Work instruction: Your job with the data below is to output exactly the lines from the one holding "42: (382, 248, 2.53)" down to the one holding "54: (355, 361, 2.00)", both included, and no others.

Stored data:
★ ★ ★ ★ ★ ★ ★

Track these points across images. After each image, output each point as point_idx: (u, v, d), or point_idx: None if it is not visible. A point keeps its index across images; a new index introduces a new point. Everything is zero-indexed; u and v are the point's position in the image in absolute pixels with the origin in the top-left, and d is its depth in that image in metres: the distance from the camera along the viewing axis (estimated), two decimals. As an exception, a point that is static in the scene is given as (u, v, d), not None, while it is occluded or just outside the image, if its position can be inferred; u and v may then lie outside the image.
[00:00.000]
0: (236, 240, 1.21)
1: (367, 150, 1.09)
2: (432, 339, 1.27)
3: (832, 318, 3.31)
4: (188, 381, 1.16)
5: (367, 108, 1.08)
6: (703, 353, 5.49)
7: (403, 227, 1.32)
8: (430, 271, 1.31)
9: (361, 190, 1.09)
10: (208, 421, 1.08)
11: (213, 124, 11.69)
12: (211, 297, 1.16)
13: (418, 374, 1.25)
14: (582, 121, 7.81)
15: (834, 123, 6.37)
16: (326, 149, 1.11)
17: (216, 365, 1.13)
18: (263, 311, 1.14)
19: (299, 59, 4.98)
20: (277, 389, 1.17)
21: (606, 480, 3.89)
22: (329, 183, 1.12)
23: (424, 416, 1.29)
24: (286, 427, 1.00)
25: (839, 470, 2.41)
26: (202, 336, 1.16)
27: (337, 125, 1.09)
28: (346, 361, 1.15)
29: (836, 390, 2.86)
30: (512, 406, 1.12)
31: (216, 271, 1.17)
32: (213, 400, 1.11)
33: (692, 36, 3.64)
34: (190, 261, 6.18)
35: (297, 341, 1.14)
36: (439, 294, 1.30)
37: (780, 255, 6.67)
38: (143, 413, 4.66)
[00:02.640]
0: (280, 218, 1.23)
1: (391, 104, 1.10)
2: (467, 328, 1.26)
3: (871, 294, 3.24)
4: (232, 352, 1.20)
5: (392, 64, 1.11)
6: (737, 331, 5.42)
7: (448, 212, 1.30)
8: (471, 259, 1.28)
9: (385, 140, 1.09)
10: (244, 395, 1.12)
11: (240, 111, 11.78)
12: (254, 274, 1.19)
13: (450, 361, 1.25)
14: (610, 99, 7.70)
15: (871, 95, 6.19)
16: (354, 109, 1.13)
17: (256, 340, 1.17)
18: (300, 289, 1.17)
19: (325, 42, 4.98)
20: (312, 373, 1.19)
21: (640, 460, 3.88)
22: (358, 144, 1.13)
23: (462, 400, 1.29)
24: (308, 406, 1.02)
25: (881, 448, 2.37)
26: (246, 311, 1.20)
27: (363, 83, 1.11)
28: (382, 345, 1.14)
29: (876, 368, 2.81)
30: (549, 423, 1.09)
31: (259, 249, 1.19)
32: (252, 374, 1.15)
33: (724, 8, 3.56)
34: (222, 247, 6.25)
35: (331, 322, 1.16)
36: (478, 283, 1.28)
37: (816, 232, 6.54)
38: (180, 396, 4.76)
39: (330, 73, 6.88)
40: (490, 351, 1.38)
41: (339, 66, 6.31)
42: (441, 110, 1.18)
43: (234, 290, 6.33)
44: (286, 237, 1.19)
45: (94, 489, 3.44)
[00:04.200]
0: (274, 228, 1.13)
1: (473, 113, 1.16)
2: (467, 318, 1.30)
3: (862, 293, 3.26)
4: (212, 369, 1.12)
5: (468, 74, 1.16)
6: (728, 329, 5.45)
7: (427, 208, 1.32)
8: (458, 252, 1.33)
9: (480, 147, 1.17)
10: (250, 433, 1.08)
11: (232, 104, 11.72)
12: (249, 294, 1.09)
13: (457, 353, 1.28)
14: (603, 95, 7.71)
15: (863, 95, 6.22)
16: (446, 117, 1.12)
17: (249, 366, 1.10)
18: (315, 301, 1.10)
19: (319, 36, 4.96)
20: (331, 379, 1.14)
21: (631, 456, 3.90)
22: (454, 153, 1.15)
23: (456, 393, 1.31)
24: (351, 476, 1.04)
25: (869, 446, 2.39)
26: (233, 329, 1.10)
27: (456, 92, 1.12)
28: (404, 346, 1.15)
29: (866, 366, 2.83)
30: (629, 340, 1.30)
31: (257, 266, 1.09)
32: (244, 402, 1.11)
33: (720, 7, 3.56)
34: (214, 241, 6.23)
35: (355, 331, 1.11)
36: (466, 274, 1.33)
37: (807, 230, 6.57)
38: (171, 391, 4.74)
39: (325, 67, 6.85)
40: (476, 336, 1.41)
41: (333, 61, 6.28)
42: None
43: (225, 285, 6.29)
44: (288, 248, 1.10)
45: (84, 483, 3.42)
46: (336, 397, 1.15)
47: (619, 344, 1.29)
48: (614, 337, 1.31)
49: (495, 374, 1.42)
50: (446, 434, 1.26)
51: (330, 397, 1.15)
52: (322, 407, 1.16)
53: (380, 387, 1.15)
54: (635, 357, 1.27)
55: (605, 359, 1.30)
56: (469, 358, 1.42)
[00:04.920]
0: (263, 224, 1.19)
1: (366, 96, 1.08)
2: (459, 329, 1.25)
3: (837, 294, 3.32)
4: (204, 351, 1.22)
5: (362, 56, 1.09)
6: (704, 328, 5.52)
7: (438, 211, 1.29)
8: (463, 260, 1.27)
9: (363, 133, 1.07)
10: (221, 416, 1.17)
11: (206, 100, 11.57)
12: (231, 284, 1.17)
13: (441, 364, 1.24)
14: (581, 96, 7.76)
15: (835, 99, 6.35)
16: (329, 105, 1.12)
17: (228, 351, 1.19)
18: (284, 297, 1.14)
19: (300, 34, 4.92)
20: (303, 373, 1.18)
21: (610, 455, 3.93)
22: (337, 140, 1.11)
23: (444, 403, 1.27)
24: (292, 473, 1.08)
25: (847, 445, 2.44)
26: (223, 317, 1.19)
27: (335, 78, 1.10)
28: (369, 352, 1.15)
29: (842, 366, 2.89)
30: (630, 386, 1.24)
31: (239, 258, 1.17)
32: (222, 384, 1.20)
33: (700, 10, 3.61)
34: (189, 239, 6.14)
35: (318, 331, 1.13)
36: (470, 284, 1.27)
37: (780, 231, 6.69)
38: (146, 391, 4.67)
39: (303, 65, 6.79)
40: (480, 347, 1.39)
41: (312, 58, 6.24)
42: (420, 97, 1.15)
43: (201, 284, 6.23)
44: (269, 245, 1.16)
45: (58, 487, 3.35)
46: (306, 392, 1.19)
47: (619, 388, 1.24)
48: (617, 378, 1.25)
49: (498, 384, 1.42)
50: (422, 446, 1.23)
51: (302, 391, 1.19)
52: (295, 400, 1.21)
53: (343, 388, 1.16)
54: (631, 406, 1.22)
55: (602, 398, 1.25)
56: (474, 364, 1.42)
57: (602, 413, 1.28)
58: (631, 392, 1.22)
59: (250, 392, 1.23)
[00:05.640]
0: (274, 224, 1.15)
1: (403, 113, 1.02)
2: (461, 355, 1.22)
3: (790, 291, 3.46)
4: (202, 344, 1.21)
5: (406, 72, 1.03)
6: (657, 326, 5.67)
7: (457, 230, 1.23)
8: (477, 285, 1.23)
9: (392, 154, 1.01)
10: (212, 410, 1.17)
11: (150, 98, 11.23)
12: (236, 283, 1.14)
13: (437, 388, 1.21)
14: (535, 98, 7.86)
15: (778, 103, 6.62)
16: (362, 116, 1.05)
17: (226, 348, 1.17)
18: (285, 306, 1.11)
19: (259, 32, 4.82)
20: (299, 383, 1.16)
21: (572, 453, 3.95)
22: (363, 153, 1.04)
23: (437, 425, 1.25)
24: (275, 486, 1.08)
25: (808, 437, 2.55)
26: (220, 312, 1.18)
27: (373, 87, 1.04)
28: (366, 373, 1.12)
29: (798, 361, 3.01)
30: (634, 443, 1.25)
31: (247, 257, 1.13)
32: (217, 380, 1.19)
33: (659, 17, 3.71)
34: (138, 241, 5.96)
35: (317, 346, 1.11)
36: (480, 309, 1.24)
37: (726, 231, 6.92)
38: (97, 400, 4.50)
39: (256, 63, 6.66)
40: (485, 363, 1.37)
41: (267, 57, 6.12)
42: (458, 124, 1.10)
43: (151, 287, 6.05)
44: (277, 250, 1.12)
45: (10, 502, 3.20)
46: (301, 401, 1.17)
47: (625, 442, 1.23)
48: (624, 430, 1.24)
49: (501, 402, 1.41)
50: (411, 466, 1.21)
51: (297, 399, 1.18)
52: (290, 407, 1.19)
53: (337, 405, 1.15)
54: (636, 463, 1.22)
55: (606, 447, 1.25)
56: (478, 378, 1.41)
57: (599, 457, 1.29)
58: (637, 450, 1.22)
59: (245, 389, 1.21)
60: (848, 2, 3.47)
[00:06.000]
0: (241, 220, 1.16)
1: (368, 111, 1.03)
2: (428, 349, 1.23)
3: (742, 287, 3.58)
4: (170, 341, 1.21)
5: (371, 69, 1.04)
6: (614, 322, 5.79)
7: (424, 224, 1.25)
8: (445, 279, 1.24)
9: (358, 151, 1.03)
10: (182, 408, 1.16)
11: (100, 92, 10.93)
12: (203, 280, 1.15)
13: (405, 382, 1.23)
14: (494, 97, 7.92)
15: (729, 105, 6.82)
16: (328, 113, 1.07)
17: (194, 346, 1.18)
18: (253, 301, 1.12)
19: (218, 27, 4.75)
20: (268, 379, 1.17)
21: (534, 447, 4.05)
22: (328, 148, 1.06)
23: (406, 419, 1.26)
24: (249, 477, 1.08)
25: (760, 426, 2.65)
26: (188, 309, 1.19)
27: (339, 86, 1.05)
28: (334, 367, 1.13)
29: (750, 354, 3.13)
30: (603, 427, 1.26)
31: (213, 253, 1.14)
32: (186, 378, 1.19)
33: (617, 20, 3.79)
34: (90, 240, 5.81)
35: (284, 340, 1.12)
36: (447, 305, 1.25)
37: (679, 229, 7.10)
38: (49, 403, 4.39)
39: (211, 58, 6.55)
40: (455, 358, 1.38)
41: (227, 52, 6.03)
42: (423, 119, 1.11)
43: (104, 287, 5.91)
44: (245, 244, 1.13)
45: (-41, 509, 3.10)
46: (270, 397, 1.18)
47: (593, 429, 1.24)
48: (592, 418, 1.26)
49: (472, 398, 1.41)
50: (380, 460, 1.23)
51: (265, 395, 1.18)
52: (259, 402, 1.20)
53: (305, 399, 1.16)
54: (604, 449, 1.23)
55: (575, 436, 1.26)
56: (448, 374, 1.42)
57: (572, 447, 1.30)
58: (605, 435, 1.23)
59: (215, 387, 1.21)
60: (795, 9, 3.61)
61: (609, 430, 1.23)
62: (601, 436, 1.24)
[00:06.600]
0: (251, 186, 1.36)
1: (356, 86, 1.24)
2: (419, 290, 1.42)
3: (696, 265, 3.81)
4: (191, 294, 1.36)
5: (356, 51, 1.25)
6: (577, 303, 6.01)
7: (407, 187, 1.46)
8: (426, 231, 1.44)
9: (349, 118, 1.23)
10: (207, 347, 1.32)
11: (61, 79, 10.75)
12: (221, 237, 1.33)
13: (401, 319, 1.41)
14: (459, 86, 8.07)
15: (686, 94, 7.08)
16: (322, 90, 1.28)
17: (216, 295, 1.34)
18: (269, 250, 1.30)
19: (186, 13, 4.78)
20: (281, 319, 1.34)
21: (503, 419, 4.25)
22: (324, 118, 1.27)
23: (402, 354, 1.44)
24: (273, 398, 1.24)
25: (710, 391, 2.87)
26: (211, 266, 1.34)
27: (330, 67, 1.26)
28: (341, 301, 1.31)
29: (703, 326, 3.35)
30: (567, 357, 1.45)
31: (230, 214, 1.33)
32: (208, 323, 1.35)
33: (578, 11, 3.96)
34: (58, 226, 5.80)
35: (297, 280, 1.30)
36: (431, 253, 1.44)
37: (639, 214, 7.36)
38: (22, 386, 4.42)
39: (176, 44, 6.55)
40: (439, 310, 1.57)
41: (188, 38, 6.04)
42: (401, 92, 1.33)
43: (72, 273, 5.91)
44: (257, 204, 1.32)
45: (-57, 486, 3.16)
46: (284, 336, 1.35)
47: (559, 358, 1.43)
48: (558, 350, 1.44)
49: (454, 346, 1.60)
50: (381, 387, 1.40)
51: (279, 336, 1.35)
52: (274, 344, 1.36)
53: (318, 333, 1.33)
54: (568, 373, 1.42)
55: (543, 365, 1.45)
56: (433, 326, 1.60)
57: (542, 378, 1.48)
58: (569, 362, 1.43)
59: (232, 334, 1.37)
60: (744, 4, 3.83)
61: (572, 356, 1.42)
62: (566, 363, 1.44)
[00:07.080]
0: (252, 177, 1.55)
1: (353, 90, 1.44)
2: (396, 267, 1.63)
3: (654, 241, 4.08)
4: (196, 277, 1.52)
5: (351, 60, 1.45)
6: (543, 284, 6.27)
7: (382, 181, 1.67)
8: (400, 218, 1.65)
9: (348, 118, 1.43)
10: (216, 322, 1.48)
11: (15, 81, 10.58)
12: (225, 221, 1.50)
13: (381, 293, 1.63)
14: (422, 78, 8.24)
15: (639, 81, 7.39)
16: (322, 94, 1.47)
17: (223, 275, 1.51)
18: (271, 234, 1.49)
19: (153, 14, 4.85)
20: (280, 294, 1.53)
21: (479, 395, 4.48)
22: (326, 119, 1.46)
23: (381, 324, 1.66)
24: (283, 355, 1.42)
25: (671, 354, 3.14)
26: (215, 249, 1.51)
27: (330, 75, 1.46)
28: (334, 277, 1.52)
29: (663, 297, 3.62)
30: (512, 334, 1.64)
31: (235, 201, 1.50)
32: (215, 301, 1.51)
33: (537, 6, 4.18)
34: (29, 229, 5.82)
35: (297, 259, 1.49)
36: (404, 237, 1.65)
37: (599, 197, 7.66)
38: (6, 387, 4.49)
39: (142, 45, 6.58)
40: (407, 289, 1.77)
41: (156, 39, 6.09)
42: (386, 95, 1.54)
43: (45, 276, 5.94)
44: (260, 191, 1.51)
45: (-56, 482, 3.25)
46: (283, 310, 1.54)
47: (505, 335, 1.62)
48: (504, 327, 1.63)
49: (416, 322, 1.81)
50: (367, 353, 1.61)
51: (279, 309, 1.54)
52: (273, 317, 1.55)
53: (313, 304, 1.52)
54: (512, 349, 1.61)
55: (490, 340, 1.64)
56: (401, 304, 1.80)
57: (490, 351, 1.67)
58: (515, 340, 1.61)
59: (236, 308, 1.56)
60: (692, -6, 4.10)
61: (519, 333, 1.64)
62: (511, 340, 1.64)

★ ★ ★ ★ ★ ★ ★

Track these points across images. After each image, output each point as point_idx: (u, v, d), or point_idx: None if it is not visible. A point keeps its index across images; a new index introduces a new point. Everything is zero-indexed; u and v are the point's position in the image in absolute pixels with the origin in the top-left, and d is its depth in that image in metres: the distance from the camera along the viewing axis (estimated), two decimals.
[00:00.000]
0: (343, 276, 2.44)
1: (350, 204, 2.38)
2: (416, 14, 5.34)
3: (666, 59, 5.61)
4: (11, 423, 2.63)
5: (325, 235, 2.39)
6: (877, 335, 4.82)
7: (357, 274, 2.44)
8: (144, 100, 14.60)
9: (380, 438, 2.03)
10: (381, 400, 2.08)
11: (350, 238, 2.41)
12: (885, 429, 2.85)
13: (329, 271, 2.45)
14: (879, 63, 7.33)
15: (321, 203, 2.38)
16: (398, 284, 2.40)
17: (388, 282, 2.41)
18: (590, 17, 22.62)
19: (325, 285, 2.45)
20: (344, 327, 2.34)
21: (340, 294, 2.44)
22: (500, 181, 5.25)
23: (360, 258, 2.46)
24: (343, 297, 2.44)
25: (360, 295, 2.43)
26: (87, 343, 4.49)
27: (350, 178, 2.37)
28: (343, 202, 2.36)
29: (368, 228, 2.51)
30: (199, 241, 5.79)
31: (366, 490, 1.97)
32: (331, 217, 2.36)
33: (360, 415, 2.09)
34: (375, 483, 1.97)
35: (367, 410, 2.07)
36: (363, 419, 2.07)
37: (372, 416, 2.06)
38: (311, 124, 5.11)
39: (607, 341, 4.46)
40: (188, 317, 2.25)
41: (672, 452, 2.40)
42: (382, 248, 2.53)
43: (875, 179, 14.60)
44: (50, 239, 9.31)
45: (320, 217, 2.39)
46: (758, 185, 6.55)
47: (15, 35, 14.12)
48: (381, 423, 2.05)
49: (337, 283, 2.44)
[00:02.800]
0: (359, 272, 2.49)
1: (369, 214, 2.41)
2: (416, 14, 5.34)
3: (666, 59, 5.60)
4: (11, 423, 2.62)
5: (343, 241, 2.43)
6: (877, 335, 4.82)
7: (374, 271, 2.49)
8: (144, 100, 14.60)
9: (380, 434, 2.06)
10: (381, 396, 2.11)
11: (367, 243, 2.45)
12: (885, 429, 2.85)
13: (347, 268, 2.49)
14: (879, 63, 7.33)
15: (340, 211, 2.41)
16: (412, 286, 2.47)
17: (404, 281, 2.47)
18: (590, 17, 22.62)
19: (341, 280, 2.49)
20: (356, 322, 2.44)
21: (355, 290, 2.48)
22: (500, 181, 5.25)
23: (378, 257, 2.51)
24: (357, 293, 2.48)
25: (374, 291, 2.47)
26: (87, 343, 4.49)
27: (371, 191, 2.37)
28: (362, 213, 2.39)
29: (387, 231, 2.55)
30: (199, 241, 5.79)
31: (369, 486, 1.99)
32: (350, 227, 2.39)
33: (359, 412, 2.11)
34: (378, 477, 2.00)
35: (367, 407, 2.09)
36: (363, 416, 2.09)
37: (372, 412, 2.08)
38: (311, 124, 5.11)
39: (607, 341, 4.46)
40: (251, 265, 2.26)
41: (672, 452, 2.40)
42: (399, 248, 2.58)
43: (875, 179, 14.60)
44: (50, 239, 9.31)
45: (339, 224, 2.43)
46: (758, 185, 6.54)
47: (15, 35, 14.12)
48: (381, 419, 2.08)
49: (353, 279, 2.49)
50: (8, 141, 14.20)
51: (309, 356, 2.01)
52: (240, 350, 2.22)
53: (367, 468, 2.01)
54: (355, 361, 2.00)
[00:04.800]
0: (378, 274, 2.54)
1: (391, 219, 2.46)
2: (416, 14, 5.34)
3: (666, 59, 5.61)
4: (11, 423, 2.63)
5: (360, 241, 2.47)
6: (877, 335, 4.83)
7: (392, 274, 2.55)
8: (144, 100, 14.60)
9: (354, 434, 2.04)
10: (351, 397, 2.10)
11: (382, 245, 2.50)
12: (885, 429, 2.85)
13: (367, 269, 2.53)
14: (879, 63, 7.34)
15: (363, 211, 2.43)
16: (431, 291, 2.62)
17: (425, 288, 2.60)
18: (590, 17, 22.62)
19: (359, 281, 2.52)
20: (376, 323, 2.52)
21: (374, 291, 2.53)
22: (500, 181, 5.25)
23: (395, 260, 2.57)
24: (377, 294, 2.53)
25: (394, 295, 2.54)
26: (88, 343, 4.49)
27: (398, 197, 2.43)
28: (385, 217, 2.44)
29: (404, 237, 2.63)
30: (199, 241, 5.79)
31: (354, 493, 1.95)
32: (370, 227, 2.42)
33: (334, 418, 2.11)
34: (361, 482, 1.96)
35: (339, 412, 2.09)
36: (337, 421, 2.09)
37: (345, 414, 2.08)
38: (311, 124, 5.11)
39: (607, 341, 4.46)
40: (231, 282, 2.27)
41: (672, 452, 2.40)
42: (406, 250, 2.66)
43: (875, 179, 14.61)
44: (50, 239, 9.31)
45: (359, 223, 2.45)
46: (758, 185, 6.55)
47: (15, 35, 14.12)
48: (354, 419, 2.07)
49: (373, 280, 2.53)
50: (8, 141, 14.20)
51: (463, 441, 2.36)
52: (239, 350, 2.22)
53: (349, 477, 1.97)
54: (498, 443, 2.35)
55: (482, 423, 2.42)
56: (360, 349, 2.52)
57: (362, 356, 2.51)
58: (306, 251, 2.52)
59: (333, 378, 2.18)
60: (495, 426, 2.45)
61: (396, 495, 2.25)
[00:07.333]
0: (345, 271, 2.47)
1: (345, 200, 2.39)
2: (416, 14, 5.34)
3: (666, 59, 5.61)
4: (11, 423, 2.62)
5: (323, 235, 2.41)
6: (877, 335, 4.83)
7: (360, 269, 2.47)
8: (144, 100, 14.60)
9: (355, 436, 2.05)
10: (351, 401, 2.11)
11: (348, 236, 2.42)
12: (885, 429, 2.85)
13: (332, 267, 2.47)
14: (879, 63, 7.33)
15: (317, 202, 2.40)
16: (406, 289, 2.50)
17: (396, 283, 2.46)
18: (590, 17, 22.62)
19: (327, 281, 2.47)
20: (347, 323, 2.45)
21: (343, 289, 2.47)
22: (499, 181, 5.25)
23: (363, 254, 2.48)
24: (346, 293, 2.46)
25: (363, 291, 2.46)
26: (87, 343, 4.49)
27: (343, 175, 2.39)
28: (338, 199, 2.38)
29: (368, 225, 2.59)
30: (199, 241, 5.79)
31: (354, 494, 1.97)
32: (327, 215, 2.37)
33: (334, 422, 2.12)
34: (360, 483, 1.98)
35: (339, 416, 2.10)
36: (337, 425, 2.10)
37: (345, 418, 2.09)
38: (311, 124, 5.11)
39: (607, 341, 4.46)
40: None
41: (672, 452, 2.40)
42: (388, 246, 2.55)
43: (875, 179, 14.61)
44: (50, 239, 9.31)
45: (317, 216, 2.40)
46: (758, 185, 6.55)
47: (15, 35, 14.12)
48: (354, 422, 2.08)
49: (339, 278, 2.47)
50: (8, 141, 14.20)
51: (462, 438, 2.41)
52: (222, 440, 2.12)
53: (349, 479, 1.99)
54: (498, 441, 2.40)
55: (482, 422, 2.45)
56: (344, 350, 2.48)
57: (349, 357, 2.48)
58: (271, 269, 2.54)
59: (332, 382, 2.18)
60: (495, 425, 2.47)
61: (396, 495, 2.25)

★ ★ ★ ★ ★ ★ ★

Answer box:
42: (382, 248, 2.53)
43: (875, 179, 14.60)
44: (50, 239, 9.31)
45: (320, 217, 2.39)
46: (758, 185, 6.55)
47: (15, 35, 14.12)
48: (381, 423, 2.05)
49: (337, 283, 2.44)
[00:02.800]
0: (359, 272, 2.49)
1: (369, 214, 2.41)
2: (416, 14, 5.34)
3: (666, 59, 5.60)
4: (11, 423, 2.62)
5: (343, 241, 2.43)
6: (877, 335, 4.82)
7: (374, 271, 2.49)
8: (144, 100, 14.60)
9: (380, 434, 2.06)
10: (381, 396, 2.11)
11: (367, 243, 2.45)
12: (885, 429, 2.85)
13: (347, 268, 2.49)
14: (879, 63, 7.33)
15: (340, 211, 2.41)
16: (412, 286, 2.47)
17: (404, 281, 2.47)
18: (590, 17, 22.62)
19: (341, 280, 2.49)
20: (356, 322, 2.44)
21: (355, 290, 2.48)
22: (500, 181, 5.25)
23: (378, 257, 2.51)
24: (357, 293, 2.48)
25: (374, 291, 2.47)
26: (87, 343, 4.49)
27: (371, 191, 2.37)
28: (362, 213, 2.39)
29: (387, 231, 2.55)
30: (199, 241, 5.79)
31: (369, 486, 1.99)
32: (350, 227, 2.39)
33: (359, 412, 2.11)
34: (378, 477, 2.00)
35: (367, 407, 2.09)
36: (363, 416, 2.09)
37: (372, 412, 2.08)
38: (311, 124, 5.11)
39: (607, 341, 4.46)
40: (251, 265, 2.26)
41: (672, 452, 2.40)
42: (399, 248, 2.58)
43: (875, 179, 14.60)
44: (50, 239, 9.31)
45: (339, 224, 2.43)
46: (758, 185, 6.54)
47: (15, 35, 14.12)
48: (381, 419, 2.08)
49: (353, 279, 2.49)
50: (8, 141, 14.20)
51: (309, 356, 2.01)
52: (240, 350, 2.22)
53: (367, 468, 2.01)
54: (355, 361, 2.00)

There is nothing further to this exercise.